Begin 2005 ontdekten astronomen de aanwezigheid van zeer grote sterrenstelsels op een afstand van ongeveer 10 miljard lichtjaar. Aangezien astronomen verwachten dat sterrenstelsels groeien door fusies en fusies de neiging hebben stervorming te veroorzaken, leek de aanwezigheid van zulke grote, onontwikkelde sterrenstelsels vreemd. Hoe kunnen sterrenstelsels zoveel groeien en toch zo weinig sterren hebben?
Een van de leidende stellingen is dat de sterrenstelsels vaak zijn gefuseerd, maar ze waren allemaal erg klein en moedigden geen grootschalige stervorming aan. Met andere woorden, in plaats van fusies tussen sterrenstelsels van vergelijkbare grootte, ontwikkelden grote sterrenstelsels zich snel en vroeg in het heelal en hadden de neiging zich op te stapelen door de integratie van kleine, dwergstelsels. Hoewel deze oplossing eenvoudig is, is het testen ervan moeilijk omdat de melkwegstelsels in kwestie zich op grote afstanden bevinden en omdat het detecteren van de kleine sterrenstelsels tijdens hun verslinding uitzonderlijke waarnemingen vereist.
Op zoek naar om deze hypothese te testen, een team van astronomen onder leiding van Andrew Newman van het California Institute of Technology, combineerde waarnemingen van Hubble en de Britse infraroodtelescoop (UKIRT), op zoek naar deze kleine metgezellen. Het team onderzocht meer dan 400 sterrenstelsels die geen tekenen van actieve stervorming vertoonden ('stille' sterrenstelsels genoemd) op zoek naar mogelijke metgezelstelsels van afstanden van 10 miljard lichtjaar tot een relatief kleine 2 miljard lichtjaren om te bepalen hoe deze kleine het fusietarief is in de loop van de tijd veranderd.
Uit hun studie hebben ze vastgesteld dat ongeveer 15% van de stille sterrenstelsels een tegenhanger in de buurt had met ten minste 10% van de massa van het grotere sterrenstelsel. Hierbij werd rekening gehouden met de mogelijkheid dat sommige sterrenstelsels verder weg waren, maar langs de zichtlijn, door ervoor te zorgen dat beide sterrenstelsels vergelijkbare roodverschuivingen hadden. In de loop van de tijd werden de partnerstelsels zeldzamer, wat suggereerde dat ze zeldzamer werden naarmate er meer werden geconsumeerd door de grotere broeders. Door dit te gebruiken als een snelheid waarmee fusies moeten plaatsvinden, kon het team de vraag beantwoorden of deze kleine fusies al dan niet zes jaar eerder de groei van de melkwegstelsels konden verklaren.

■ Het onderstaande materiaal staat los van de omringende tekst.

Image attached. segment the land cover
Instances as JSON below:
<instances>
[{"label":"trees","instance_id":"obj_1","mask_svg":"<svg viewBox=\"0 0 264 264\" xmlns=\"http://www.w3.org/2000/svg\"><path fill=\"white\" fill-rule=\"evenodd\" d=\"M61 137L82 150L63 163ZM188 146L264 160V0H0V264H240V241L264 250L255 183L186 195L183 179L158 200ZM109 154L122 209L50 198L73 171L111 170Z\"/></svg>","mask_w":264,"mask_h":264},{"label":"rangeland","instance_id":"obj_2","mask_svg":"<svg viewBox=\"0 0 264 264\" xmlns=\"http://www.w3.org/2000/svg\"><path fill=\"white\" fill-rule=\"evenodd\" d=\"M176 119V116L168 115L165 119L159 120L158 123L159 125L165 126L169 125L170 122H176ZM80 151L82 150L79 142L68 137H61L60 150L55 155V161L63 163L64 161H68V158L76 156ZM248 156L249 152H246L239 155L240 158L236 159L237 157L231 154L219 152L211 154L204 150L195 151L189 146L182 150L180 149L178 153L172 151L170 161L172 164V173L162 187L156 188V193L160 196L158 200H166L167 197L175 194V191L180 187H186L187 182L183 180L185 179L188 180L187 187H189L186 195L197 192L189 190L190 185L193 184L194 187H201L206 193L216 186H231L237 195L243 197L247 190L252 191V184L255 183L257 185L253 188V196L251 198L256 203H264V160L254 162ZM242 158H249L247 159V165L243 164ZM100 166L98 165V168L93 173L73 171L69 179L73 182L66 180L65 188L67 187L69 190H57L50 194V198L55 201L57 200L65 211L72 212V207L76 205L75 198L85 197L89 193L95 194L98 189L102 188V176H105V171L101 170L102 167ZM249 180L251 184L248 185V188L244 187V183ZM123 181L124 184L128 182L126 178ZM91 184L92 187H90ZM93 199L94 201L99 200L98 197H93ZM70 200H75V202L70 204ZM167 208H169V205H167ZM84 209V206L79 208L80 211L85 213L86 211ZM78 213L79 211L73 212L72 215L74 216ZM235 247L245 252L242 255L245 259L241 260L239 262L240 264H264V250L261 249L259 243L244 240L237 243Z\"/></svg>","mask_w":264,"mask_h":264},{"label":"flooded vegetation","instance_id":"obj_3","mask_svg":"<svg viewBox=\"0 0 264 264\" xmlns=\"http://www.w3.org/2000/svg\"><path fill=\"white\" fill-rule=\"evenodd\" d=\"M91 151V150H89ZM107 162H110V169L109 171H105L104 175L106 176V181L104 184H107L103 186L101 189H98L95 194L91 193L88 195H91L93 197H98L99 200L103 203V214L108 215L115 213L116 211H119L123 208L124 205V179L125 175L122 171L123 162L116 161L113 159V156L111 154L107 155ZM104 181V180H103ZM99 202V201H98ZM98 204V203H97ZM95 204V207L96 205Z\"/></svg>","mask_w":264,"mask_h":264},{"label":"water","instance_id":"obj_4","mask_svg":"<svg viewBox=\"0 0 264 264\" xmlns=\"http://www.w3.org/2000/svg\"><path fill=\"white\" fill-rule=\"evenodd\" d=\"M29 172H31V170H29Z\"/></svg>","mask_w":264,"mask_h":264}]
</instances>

Voor sterrenstelsels dichterbij dan een afstand van ongeveer 8 miljard lichtjaar was het aantal kleine fusies in staat om de algehele groei van sterrenstelsels volledig te verklaren. Voor het groeipercentage van sterrenstelsels op tijden die eerder waren, konden dergelijke kleine fusies echter slechts ongeveer de helft van de schijnbare groei uitmaken.

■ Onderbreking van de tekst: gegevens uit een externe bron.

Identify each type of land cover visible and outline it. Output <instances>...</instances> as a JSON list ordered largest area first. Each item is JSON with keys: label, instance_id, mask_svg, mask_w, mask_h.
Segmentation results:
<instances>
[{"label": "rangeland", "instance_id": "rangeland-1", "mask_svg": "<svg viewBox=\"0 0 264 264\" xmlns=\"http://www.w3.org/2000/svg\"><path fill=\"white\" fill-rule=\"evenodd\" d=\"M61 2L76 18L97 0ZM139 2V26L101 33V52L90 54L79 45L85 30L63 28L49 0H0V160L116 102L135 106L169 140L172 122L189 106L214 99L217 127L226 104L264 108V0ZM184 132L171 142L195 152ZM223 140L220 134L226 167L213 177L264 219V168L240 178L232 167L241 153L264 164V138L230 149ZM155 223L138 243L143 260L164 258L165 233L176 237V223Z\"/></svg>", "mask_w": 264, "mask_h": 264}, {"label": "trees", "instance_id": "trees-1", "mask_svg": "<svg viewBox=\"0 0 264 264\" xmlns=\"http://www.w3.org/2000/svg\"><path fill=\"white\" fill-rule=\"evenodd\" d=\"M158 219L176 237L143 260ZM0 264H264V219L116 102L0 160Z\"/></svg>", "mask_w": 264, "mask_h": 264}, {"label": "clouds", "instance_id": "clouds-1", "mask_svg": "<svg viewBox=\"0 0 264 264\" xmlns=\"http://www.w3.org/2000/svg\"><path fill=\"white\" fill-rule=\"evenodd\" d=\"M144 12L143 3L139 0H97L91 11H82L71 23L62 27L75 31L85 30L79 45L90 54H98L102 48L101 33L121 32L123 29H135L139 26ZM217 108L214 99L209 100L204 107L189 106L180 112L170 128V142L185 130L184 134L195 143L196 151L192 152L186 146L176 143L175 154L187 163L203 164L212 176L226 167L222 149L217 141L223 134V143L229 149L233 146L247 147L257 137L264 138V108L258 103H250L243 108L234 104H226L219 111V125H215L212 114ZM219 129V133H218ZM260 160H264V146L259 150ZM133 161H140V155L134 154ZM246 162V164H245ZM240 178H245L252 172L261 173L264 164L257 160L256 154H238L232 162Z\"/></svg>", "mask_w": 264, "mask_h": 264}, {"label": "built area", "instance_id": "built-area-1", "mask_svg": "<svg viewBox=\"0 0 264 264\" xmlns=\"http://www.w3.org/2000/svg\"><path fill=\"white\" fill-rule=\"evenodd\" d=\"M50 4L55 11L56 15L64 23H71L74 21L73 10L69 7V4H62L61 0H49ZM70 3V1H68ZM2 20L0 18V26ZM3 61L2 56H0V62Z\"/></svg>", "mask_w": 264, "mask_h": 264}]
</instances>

Het team stelt verschillende redenen aan waarom dit het geval kan zijn. Ten eerste kunnen veel van de basisveronderstellingen onjuist zijn. Teams hebben mogelijk de grootte van de enorme sterrenstelsels overschat of de snelheid van stervorming onderschat. Deze sleuteleigenschappen zijn vaak afgeleid van fotometrische onderzoeken die niet zo betrouwbaar zijn als spectroscopische waarnemingen. Als er in de toekomst betere waarnemingen kunnen worden gedaan, kunnen deze waarden worden herzien en kan het probleem zichzelf oplossen. De andere optie is dat er gewoon extra processen aan het werk zijn die astronomen nog moeten begrijpen. Hoe dan ook, de vraag hoe groeiende sterrenstelsels reclame voor hun groei vermijden, blijft onbeantwoord.